[DATA SECTION — start]

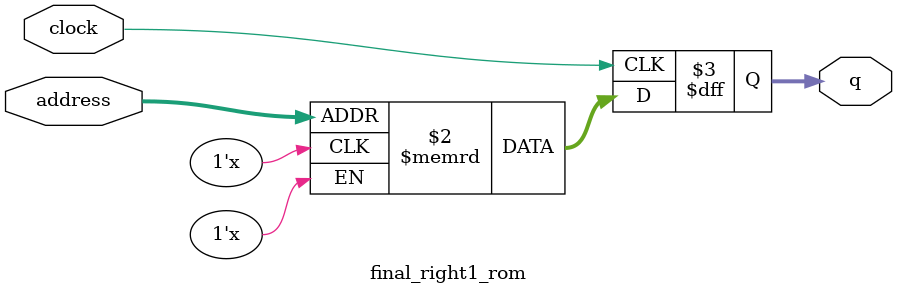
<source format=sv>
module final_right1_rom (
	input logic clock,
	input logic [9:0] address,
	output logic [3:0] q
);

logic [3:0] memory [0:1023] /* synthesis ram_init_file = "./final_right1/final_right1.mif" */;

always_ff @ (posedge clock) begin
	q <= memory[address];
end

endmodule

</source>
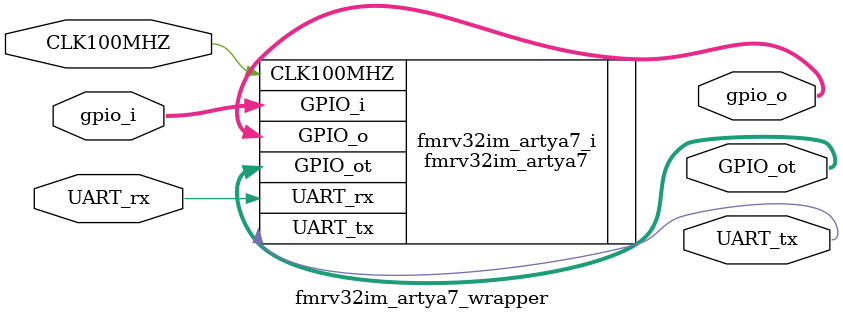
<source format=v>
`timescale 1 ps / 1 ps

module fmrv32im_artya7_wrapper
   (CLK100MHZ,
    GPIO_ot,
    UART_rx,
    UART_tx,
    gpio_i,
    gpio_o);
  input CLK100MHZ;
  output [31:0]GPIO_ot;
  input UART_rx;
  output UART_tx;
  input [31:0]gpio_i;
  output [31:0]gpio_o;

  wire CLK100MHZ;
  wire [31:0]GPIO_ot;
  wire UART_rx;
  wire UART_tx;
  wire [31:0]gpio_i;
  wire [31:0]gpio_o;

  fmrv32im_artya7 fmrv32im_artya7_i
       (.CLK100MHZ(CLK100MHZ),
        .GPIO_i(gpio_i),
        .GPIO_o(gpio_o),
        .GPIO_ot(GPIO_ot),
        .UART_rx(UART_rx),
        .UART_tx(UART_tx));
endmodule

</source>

[DATA SECTION — finish]

### YOUR INSTRUCTIONS
A verbatim copy of the records is needed, with all images omitted.

### OUTPUT OF THE EXERCISE
<source format=sv>
module final_right1_rom (
	input logic clock,
	input logic [9:0] address,
	output logic [3:0] q
);

logic [3:0] memory [0:1023] /* synthesis ram_init_file = "./final_right1/final_right1.mif" */;

always_ff @ (posedge clock) begin
	q <= memory[address];
end

endmodule

</source>
<source format=v>
`timescale 1 ps / 1 ps

module fmrv32im_artya7_wrapper
   (CLK100MHZ,
    GPIO_ot,
    UART_rx,
    UART_tx,
    gpio_i,
    gpio_o);
  input CLK100MHZ;
  output [31:0]GPIO_ot;
  input UART_rx;
  output UART_tx;
  input [31:0]gpio_i;
  output [31:0]gpio_o;

  wire CLK100MHZ;
  wire [31:0]GPIO_ot;
  wire UART_rx;
  wire UART_tx;
  wire [31:0]gpio_i;
  wire [31:0]gpio_o;

  fmrv32im_artya7 fmrv32im_artya7_i
       (.CLK100MHZ(CLK100MHZ),
        .GPIO_i(gpio_i),
        .GPIO_o(gpio_o),
        .GPIO_ot(GPIO_ot),
        .UART_rx(UART_rx),
        .UART_tx(UART_tx));
endmodule

</source>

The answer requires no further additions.